EXERCISE TEXT:
━━━

Predicting Bank Marketing Succuss on Term Deposit Subsciption¶
Summary¶
In this analysis, we attempt to build a predictive model aimed at determining whether a client will subscribe to a term deposit, utilizing the data associated with direct marketing campaigns, specifically phone calls, in a Portuguese banking institution.
After exploring on several models (logistic regression, KNN, decision tree, naive Bayers), we have selected the logistic regression model as our primary predictive tool. The final model performs fairly well when tested on an unseen dataset, achieving the highest AUC (Area Under the Curve) of 0.899. This exceptional AUC score underscores the model's capacity to effectively differentiate between positive and negative outcomes. Notably, certain factors such as last contact duration, last contact month of the year and the clients' types of jobs play a significant role in influencing the classification decision.
Introduction¶
In the banking sector, the evolution of specialized bank marketing has been driven by the expansion and intensification of the financial sector, introducing competition and transparency. Recognizing the need for professional and efficient marketing strategies to engage an increasingly informed and critical customer base, banks grapple with conveying the complexity and abstract nature of financial services. Precision in reaching specific locations, demographics, and societies has proven challenging. The advent of machine learning has revolutionized this landscape, utilizing data and analytics to inform banks about customers more likely to subscribe to financial products. In this machine learning-driven bank marketing project, we explore how a particular Portuguese bank can leverage predictive analytics to strategically prioritize customers for subscribing to a bank term deposit, showcasing the transformative potential of machine learning in refining marketing strategies and optimizing customer targeting for financial institutions.
Data¶
Our analysis centers on direct marketing campaigns conducted by a prominent Portuguese banking institution, specifically phone call campaigns designed to predict clients' likelihood of subscribing to a bank term deposit. The comprehensive dataset provides a detailed view of these marketing initiatives, offering valuable insights into factors influencing client subscription decisions. The dataset, named 'bank-full.csv,' encompasses all examples and 17 inputs, ordered by date. The primary focus of our analysis is classification, predicting whether a client will subscribe ('yes') or not ('no') to a term deposit, providing crucial insights into client behavior in response to direct marketing initiatives. Through rigorous exploration of these datasets, we aim to uncover patterns and trends that can inform and enhance the effectiveness of future marketing campaigns.

━━━

STORED DATA:
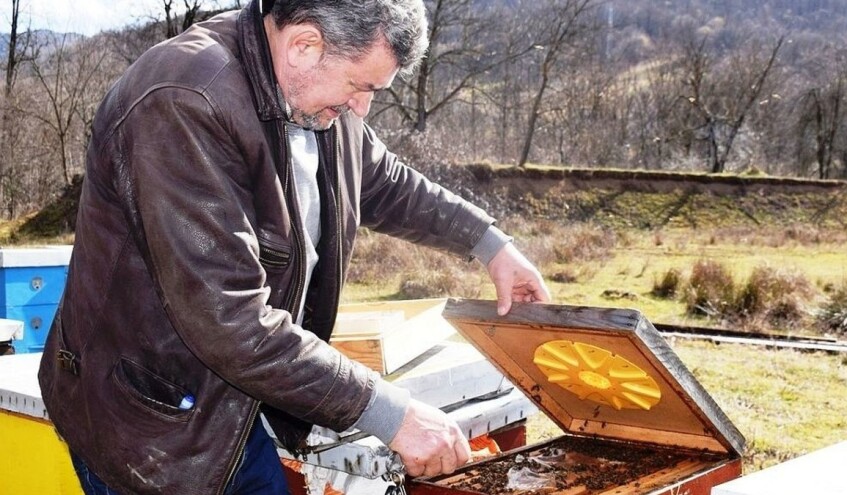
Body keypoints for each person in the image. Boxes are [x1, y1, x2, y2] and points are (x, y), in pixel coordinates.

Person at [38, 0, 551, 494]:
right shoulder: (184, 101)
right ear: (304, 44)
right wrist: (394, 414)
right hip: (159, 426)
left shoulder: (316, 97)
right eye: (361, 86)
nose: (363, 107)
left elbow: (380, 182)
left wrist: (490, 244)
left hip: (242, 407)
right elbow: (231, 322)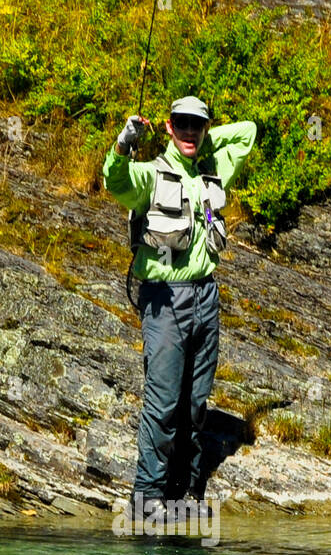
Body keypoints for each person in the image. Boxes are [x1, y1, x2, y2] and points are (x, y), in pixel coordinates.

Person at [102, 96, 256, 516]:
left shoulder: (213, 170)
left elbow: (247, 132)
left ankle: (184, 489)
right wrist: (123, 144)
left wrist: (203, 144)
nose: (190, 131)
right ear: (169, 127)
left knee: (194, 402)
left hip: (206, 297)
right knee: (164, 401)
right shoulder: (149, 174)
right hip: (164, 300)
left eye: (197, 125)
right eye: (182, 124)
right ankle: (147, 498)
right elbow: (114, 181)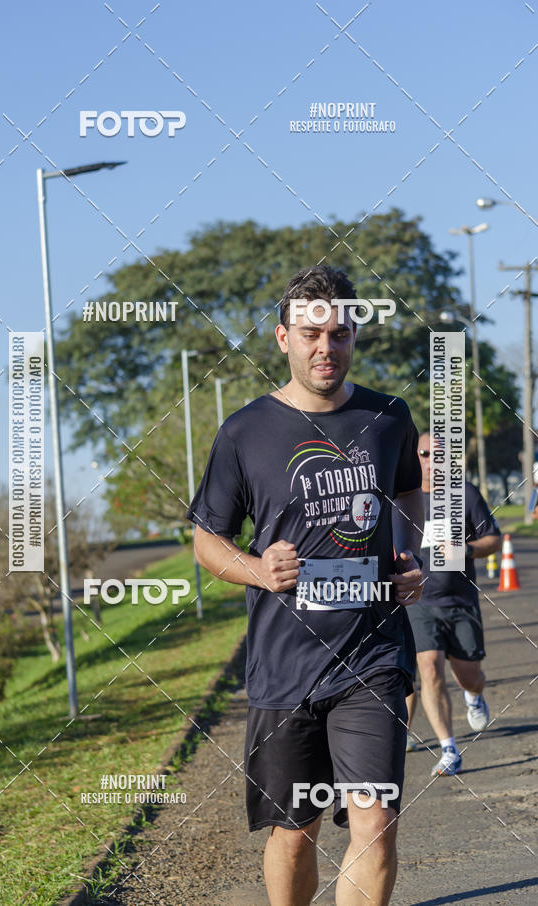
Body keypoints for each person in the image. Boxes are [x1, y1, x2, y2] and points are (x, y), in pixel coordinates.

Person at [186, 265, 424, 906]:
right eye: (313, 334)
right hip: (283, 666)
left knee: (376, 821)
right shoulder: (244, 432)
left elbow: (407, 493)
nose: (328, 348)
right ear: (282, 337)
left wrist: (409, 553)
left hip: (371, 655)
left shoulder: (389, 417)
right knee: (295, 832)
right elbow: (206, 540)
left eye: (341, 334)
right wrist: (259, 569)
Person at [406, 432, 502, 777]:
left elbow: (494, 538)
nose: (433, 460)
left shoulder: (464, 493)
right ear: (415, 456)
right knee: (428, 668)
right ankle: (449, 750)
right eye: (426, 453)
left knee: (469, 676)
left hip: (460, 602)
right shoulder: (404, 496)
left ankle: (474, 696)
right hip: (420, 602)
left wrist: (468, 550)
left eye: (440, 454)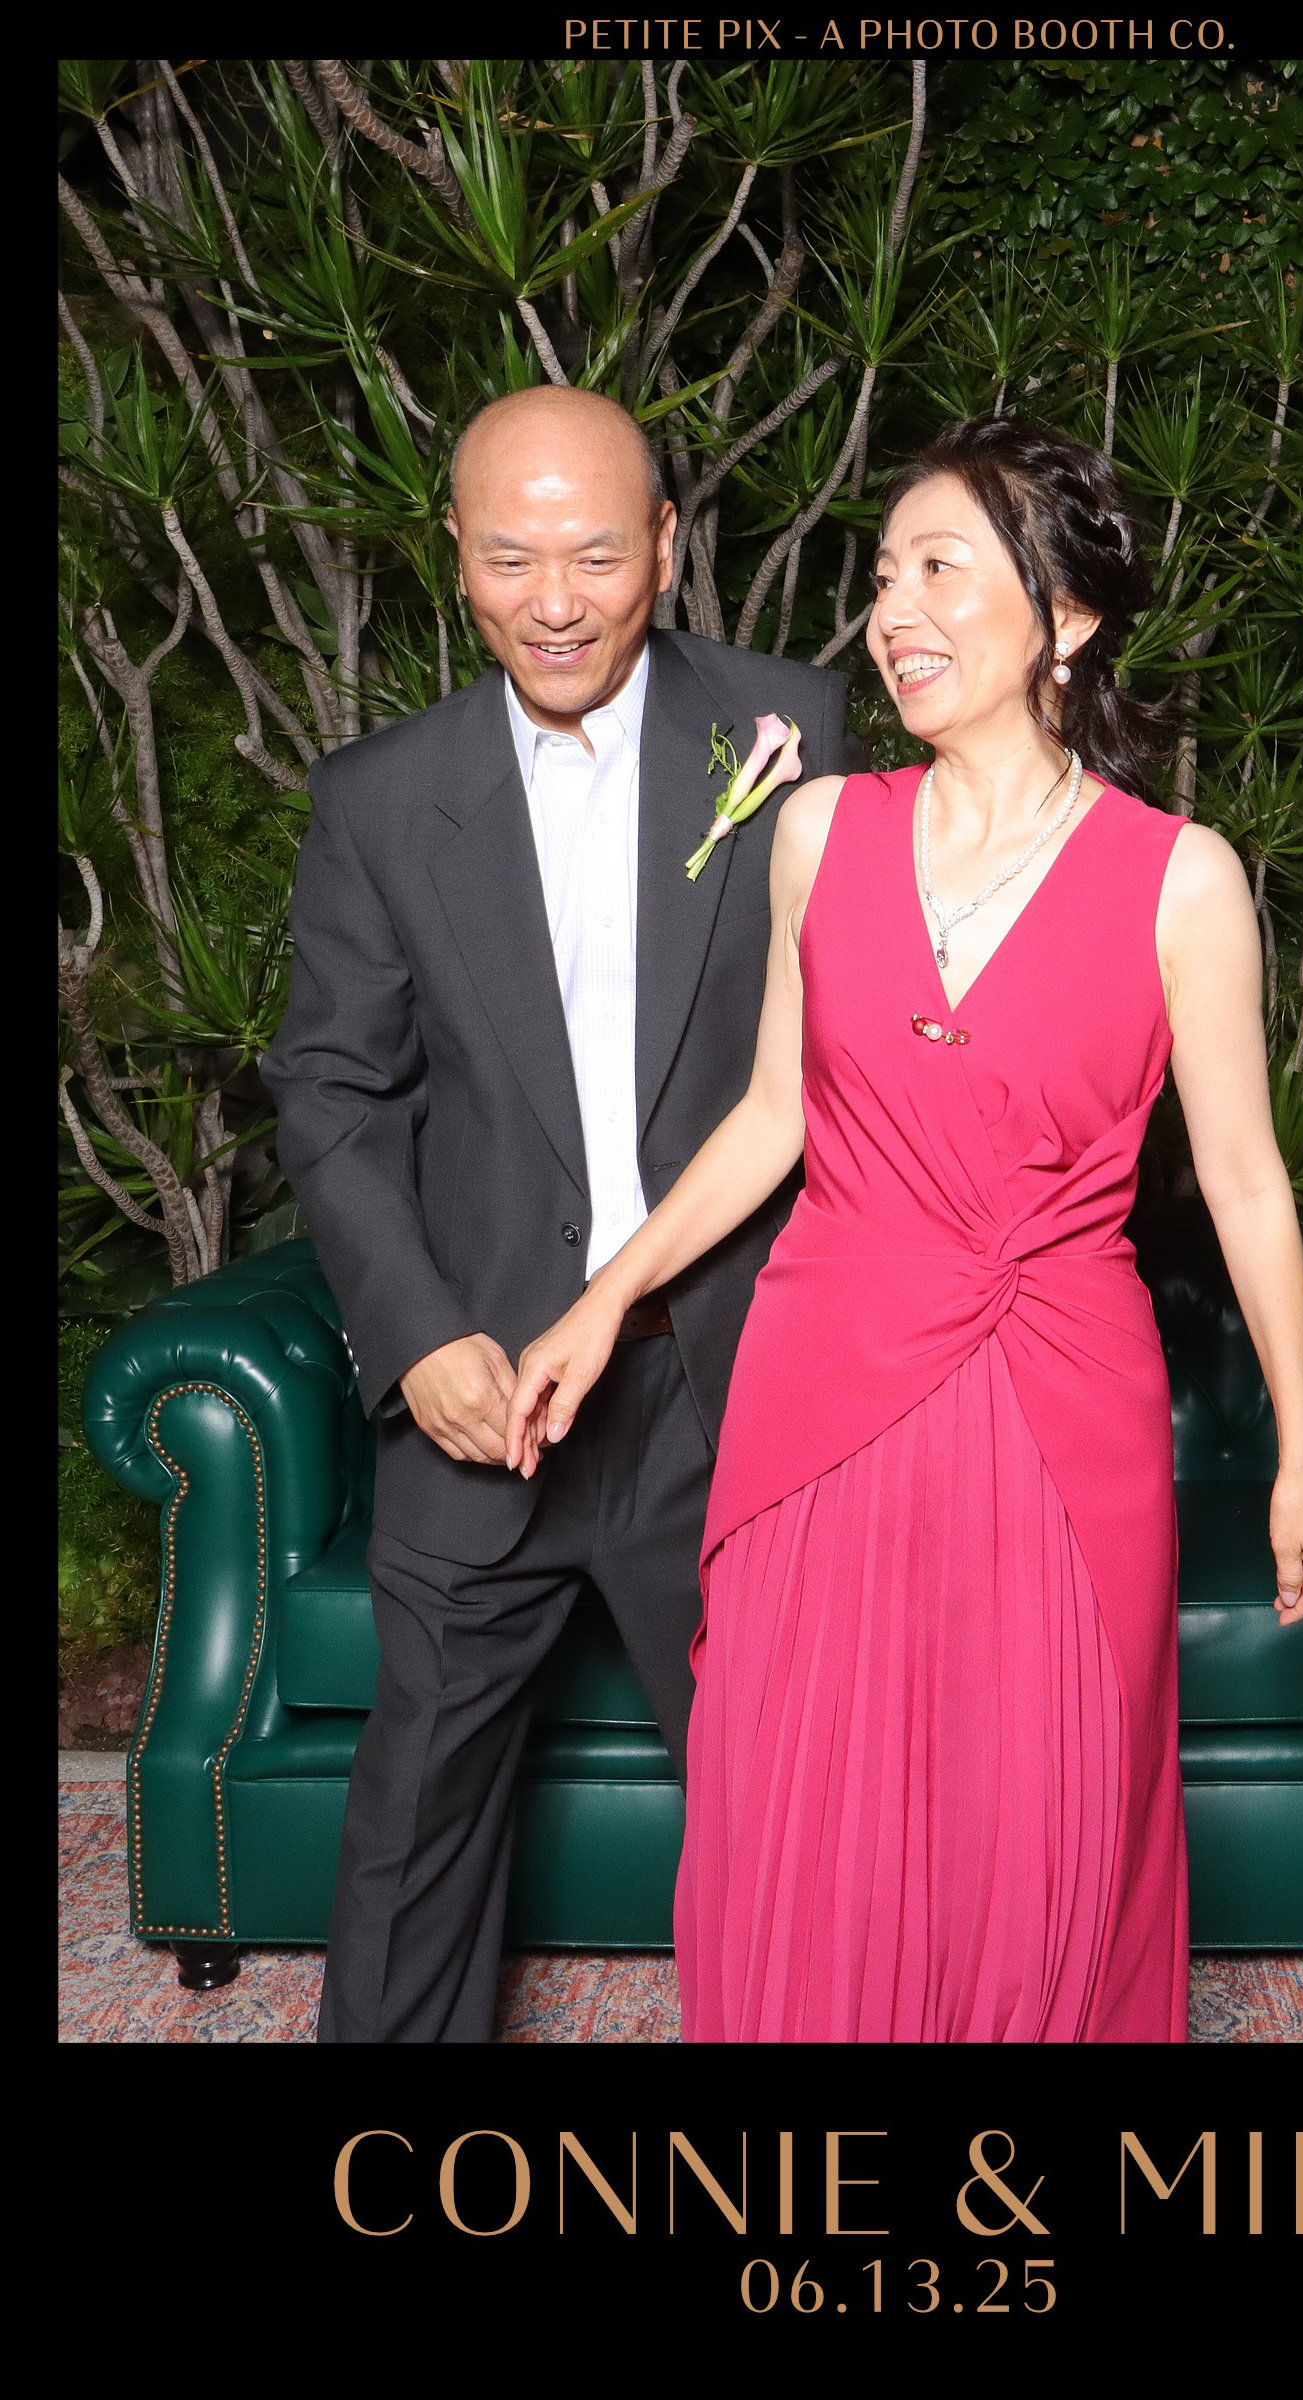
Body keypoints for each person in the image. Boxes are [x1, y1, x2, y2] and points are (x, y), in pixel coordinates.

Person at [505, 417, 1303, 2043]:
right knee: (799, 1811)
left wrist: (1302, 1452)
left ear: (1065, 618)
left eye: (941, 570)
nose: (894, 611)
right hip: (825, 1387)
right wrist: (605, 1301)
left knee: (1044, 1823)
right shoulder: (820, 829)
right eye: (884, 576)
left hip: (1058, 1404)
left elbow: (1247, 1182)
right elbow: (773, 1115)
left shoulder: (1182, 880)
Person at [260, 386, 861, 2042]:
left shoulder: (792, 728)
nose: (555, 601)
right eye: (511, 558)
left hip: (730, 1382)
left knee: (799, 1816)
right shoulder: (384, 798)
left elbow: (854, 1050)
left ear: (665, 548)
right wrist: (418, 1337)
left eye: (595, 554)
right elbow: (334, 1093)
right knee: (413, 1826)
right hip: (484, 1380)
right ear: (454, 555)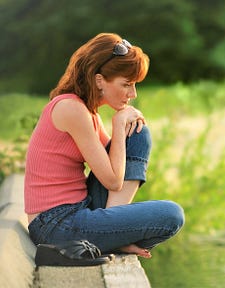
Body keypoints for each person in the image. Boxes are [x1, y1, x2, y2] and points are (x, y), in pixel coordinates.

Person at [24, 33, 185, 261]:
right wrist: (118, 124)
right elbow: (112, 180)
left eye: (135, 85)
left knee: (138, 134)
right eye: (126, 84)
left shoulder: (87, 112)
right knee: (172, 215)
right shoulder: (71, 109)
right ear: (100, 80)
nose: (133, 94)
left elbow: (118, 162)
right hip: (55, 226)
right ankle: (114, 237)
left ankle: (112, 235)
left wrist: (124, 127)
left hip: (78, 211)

━━━

REQUIRED WORK:
1 > For each statement below, say whether it agrees with the bank marketing analysis. Answer yes or no and quote the deciding words. (a) The model finally chosen was the decision tree. (b) The dataset used is called 'bank-full.csv' and is ordered by date. (c) The marketing campaigns studied were conducted by phone calls.
2 > Reproduce everything in the bank marketing analysis from "Predicting Bank Marketing" down to "Portuguese banking institution.".

TASK-BY-TASK OUTPUTS:
1 >
(a) No: "we have selected the logistic regression model as our primary predictive tool"
(b) Yes: "The dataset, named 'bank-full.csv,' encompasses all examples and 17 inputs, ordered by date."
(c) Yes: "direct marketing campaigns, specifically phone calls"

2 >
Predicting Bank Marketing Succuss on Term Deposit Subsciption¶
Summary¶
In this analysis, we attempt to build a predictive model aimed at determining whether a client will subscribe to a term deposit, utilizing the data associated with direct marketing campaigns, specifically phone calls, in a Portuguese banking institution.